▸ WHAT THE EXERCISE ASKS
Below are the records; copy out every line that holds the word "hover".

▸ THE DATA
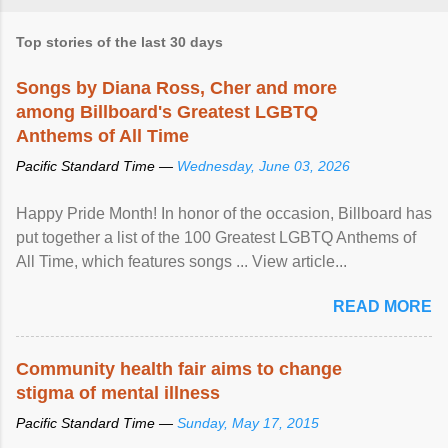
Top stories of the last 30 days
Songs by Diana Ross, Cher and more
among Billboard's Greatest LGBTQ
Anthems of All Time
Pacific Standard Time —
Wednesday, June 03, 2026
Happy Pride Month! In honor of the occasion, Billboard has
put together a list of the 100 Greatest LGBTQ Anthems of
All Time, which features songs ... View article...
READ MORE
Community health fair aims to change
stigma of mental illness
Pacific Standard Time —
Sunday, May 17, 2015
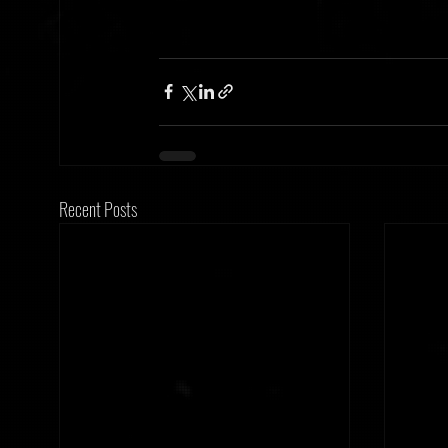
Recent Posts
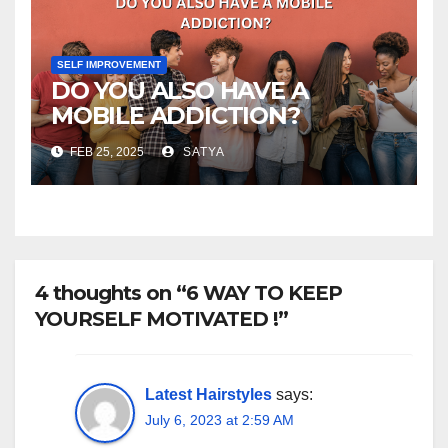
SELF IMPROVEMENT
DO YOU ALSO HAVE A
MOBILE ADDICTION?
FEB 25, 2025
SATYA
4 thoughts on “6 WAY TO KEEP
YOURSELF MOTIVATED !”
Latest Hairstyles
says:
July 6, 2023 at 2:59 AM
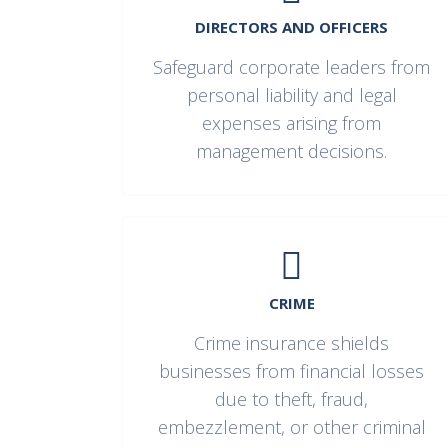
DIRECTORS AND OFFICERS
Safeguard corporate leaders from
personal liability and legal
expenses arising from
management decisions.
CRIME
Crime insurance shields
businesses from financial losses
due to theft, fraud,
embezzlement, or other criminal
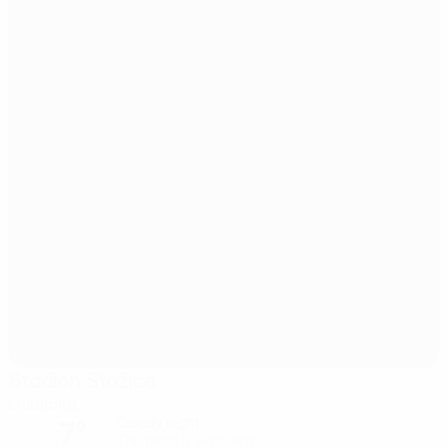
Stadion Stožice
Ljubljana
7°
Cloudy night
The pitch is excellent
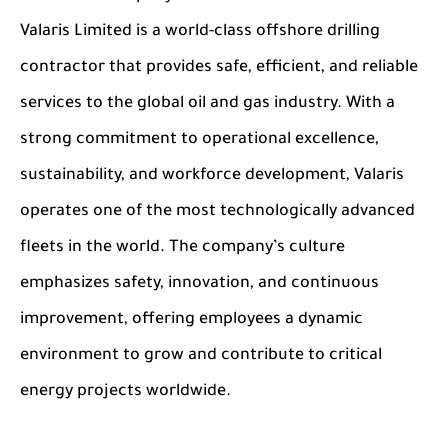
Valaris Limited is a world-class offshore drilling
contractor that provides safe, efficient, and reliable
services to the global oil and gas industry. With a
strong commitment to operational excellence,
sustainability, and workforce development, Valaris
operates one of the most technologically advanced
fleets in the world. The company’s culture
emphasizes safety, innovation, and continuous
improvement, offering employees a dynamic
environment to grow and contribute to critical
energy projects worldwide.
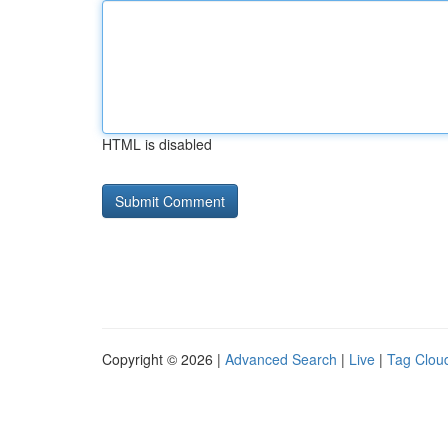
HTML is disabled
Copyright © 2026 |
Advanced Search
|
Live
|
Tag Clou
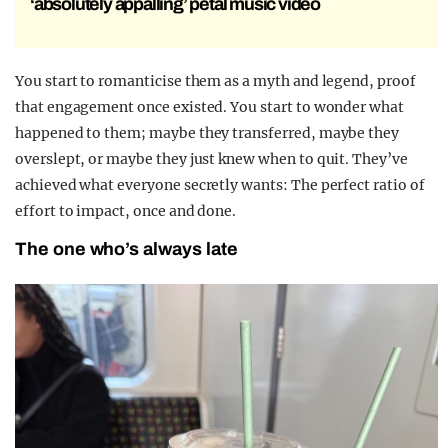
‘absolutely appalling’ petal music video
You start to romanticise them as a myth and legend, proof
that engagement once existed. You start to wonder what
happened to them; maybe they transferred, maybe they
overslept, or maybe they just knew when to quit. They’ve
achieved what everyone secretly wants: The perfect ratio of
effort to impact, once and done.
The one who’s always late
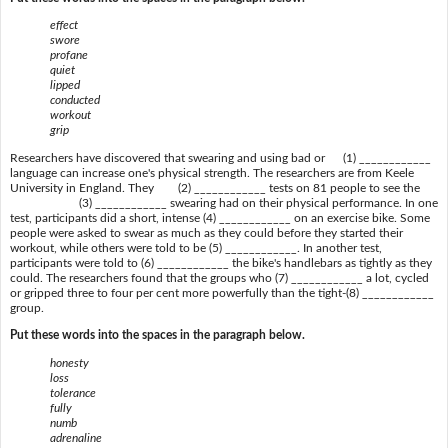
effect
swore
profane
quiet
lipped
conducted
workout
grip
Researchers have discovered that swearing and using bad or (1) ____________
language can increase one's physical strength. The researchers are from Keele
University in England. They (2) ____________ tests on 81 people to see the
(3) ____________ swearing had on their physical performance. In one
test, participants did a short, intense (4) ____________ on an exercise bike. Some
people were asked to swear as much as they could before they started their
workout, while others were told to be (5) ____________. In another test,
participants were told to (6) ____________ the bike's handlebars as tightly as they
could. The researchers found that the groups who (7) ____________ a lot, cycled
or gripped three to four per cent more powerfully than the tight-(8) ____________
group.
Put these words into the spaces in the paragraph below.
honesty
loss
tolerance
fully
numb
adrenaline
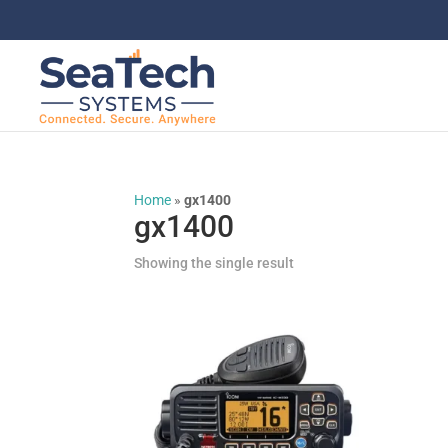
Home
»
gx1400
gx1400
Showing the single result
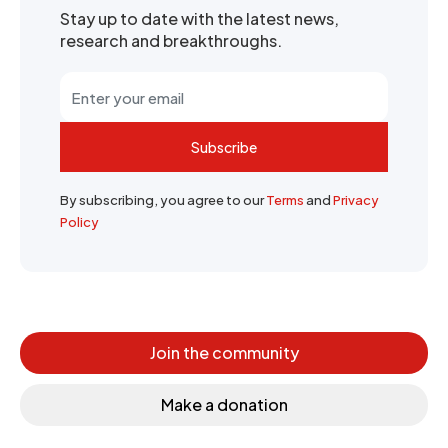
Stay up to date with the latest news,
research and breakthroughs.
Subscribe
By subscribing, you agree to our
Terms
and
Privacy
Policy
Join the community
Make a donation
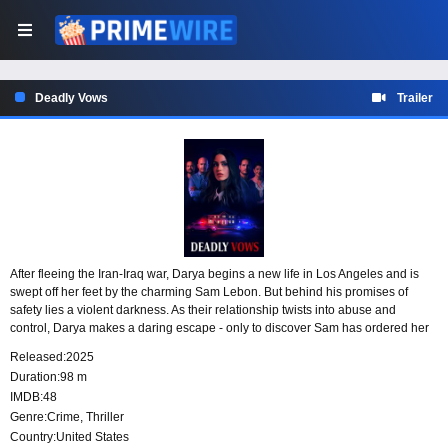
Deadly Vows
Trailer
After fleeing the Iran-Iraq war, Darya begins a new life in Los Angeles and is
swept off her feet by the charming Sam Lebon. But behind his promises of
safety lies a violent darkness. As their relationship twists into abuse and
control, Darya makes a daring escape - only to discover Sam has ordered her
death. Hunted and alone, she must outwit a relentless predator before his vow
Released:
2025
becomes her execution.
Duration:
98 m
IMDB:
48
Genre:
Crime
,
Thriller
Country:
United States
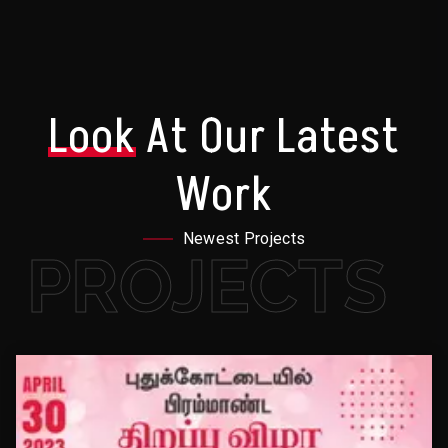
Look
At Our Latest
Work
Newest Projects
PROJECTS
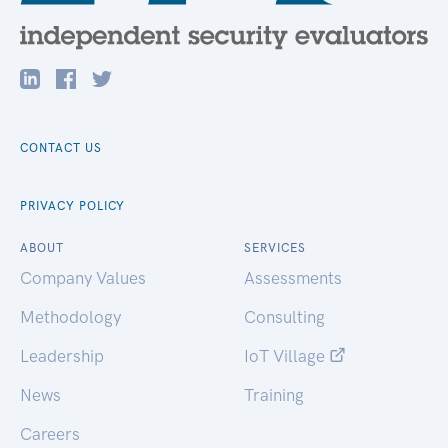
CONTACT US
PRIVACY POLICY
ABOUT
SERVICES
Company Values
Assessments
Methodology
Consulting
Leadership
IoT Village
News
Training
Careers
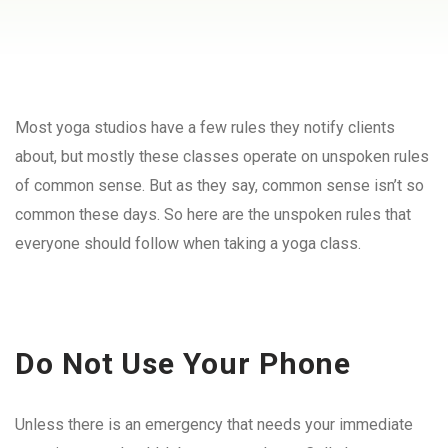
Most yoga studios have a few rules they notify clients
about, but mostly these classes operate on unspoken rules
of common sense. But as they say, common sense isn’t so
common these days. So here are the unspoken rules that
everyone should follow when taking a yoga class.
Do Not Use Your Phone
Unless there is an emergency that needs your immediate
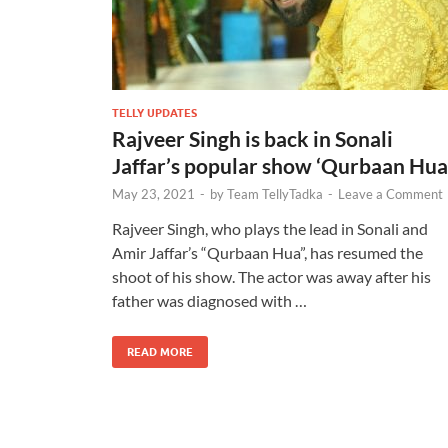
TELLY UPDATES
Rajveer Singh is back in Sonali
Jaffar’s popular show ‘Qurbaan Hua
May 23, 2021
-
by
Team TellyTadka
-
Leave a Comment
Rajveer Singh, who plays the lead in Sonali and
Amir Jaffar’s “Qurbaan Hua”, has resumed the
shoot of his show. The actor was away after his
father was diagnosed with …
READ MORE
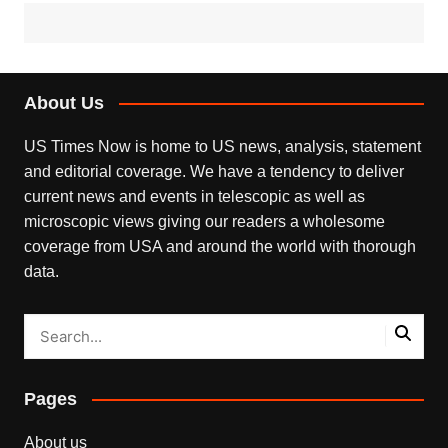
About Us
US Times Now is home to US news, analysis, statement
and editorial coverage. We have a tendency to deliver
current news and events in telescopic as well as
microscopic views giving our readers a wholesome
coverage from USA and around the world with thorough
data.
Pages
About us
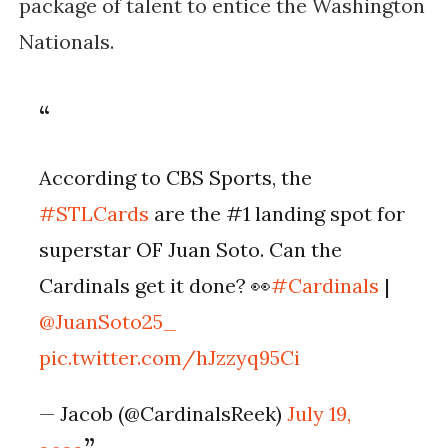
package of talent to entice the Washington
Nationals.
According to CBS Sports, the
#STLCards
are the #1 landing spot for
superstar OF Juan Soto. Can the
Cardinals get it done? 👀
#Cardinals
|
@JuanSoto25_
pic.twitter.com/hJzzyq95Ci
— Jacob (@CardinalsReek)
July 19,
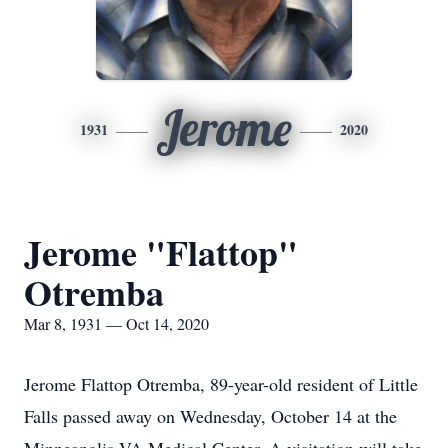
Jerome
1931
2020
Jerome "Flattop"
Otremba
Mar 8, 1931 — Oct 14, 2020
Jerome Flattop Otremba, 89-year-old resident of Little
Falls passed away on Wednesday, October 14 at the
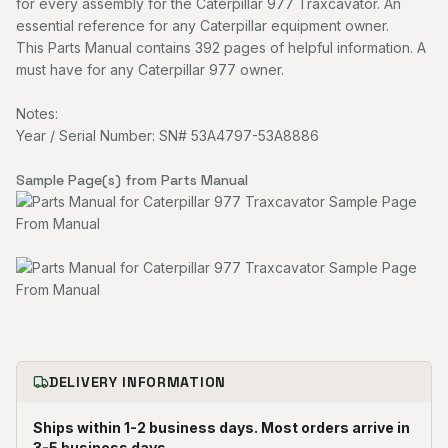
for every assembly for the Caterpillar 977 Traxcavator. An
essential reference for any Caterpillar equipment owner.
This Parts Manual contains 392 pages of helpful information. A
must have for any Caterpillar 977 owner.
Notes:
Year / Serial Number: SN# 53A4797-53A8886
Sample Page(s) from Parts Manual
DELIVERY INFORMATION
Ships within 1-2 business days. Most orders arrive in
3-5 business days.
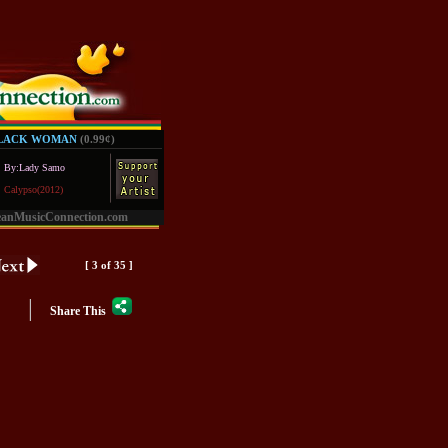
BLACK WOMAN
(0.99
¢
)
By:Lady Samo
Calypso(2012)
eanMusicConnection.com
[ 3 of 35 ]
|
Share This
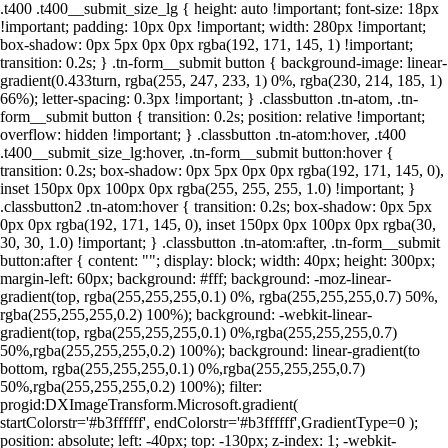
.t400 .t400__submit_size_lg { height: auto !important; font-size: 18px
!important; padding: 10px 0px !important; width: 280px !important;
box-shadow: 0px 5px 0px 0px rgba(192, 171, 145, 1) !important;
transition: 0.2s; } .tn-form__submit button { background-image: linear-
gradient(0.433turn, rgba(255, 247, 233, 1) 0%, rgba(230, 214, 185, 1)
66%); letter-spacing: 0.3px !important; } .classbutton .tn-atom, .tn-
form__submit button { transition: 0.2s; position: relative !important;
overflow: hidden !important; } .classbutton .tn-atom:hover, .t400
.t400__submit_size_lg:hover, .tn-form__submit button:hover {
transition: 0.2s; box-shadow: 0px 5px 0px 0px rgba(192, 171, 145, 0),
inset 150px 0px 100px 0px rgba(255, 255, 255, 1.0) !important; }
.classbutton2 .tn-atom:hover { transition: 0.2s; box-shadow: 0px 5px
0px 0px rgba(192, 171, 145, 0), inset 150px 0px 100px 0px rgba(30,
30, 30, 1.0) !important; } .classbutton .tn-atom:after, .tn-form__submit
button:after { content: ""; display: block; width: 40px; height: 300px;
margin-left: 60px; background: #fff; background: -moz-linear-
gradient(top, rgba(255,255,255,0.1) 0%, rgba(255,255,255,0.7) 50%,
rgba(255,255,255,0.2) 100%); background: -webkit-linear-
gradient(top, rgba(255,255,255,0.1) 0%,rgba(255,255,255,0.7)
50%,rgba(255,255,255,0.2) 100%); background: linear-gradient(to
bottom, rgba(255,255,255,0.1) 0%,rgba(255,255,255,0.7)
50%,rgba(255,255,255,0.2) 100%); filter:
progid:DXImageTransform.Microsoft.gradient(
startColorstr='#b3ffffff', endColorstr='#b3ffffff',GradientType=0 );
position: absolute; left: -40px; top: -130px; z-index: 1; -webkit-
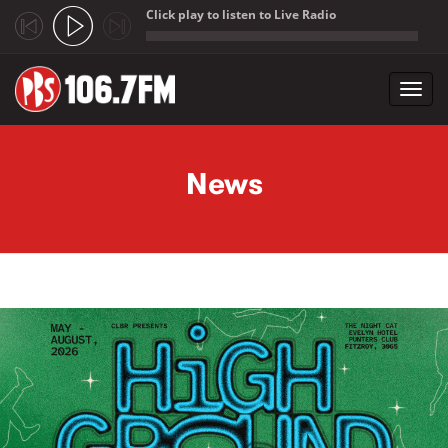
Click play to listen to Live Radio
;
Toggl
navig
Skip to main content
News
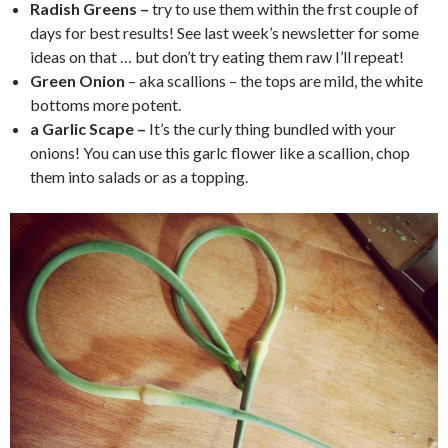
Radish Greens –
try to use them within the frst couple of
days for best results! See last week’s newsletter for some
ideas on that … but don’t try eating them raw I’ll repeat!
Green Onion
– aka scallions – the tops are mild, the white
bottoms more potent.
a Garlic Scape –
It’s the curly thing bundled with your
onions! You can use this garlc flower like a scallion, chop
them into salads or as a topping.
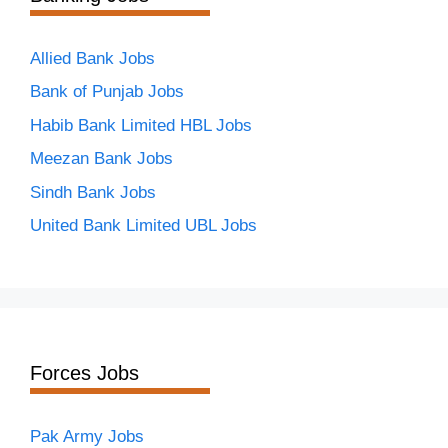
Allied Bank Jobs
Bank of Punjab Jobs
Habib Bank Limited HBL Jobs
Meezan Bank Jobs
Sindh Bank Jobs
United Bank Limited UBL Jobs
Forces Jobs
Pak Army Jobs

▸ RESPONSE AREA
overflow: hidden !important; } .classbutton .tn-atom:hover, .t400
.t400__submit_size_lg:hover, .tn-form__submit button:hover {
.classbutton2 .tn-atom:hover { transition: 0.2s; box-shadow: 0px 5px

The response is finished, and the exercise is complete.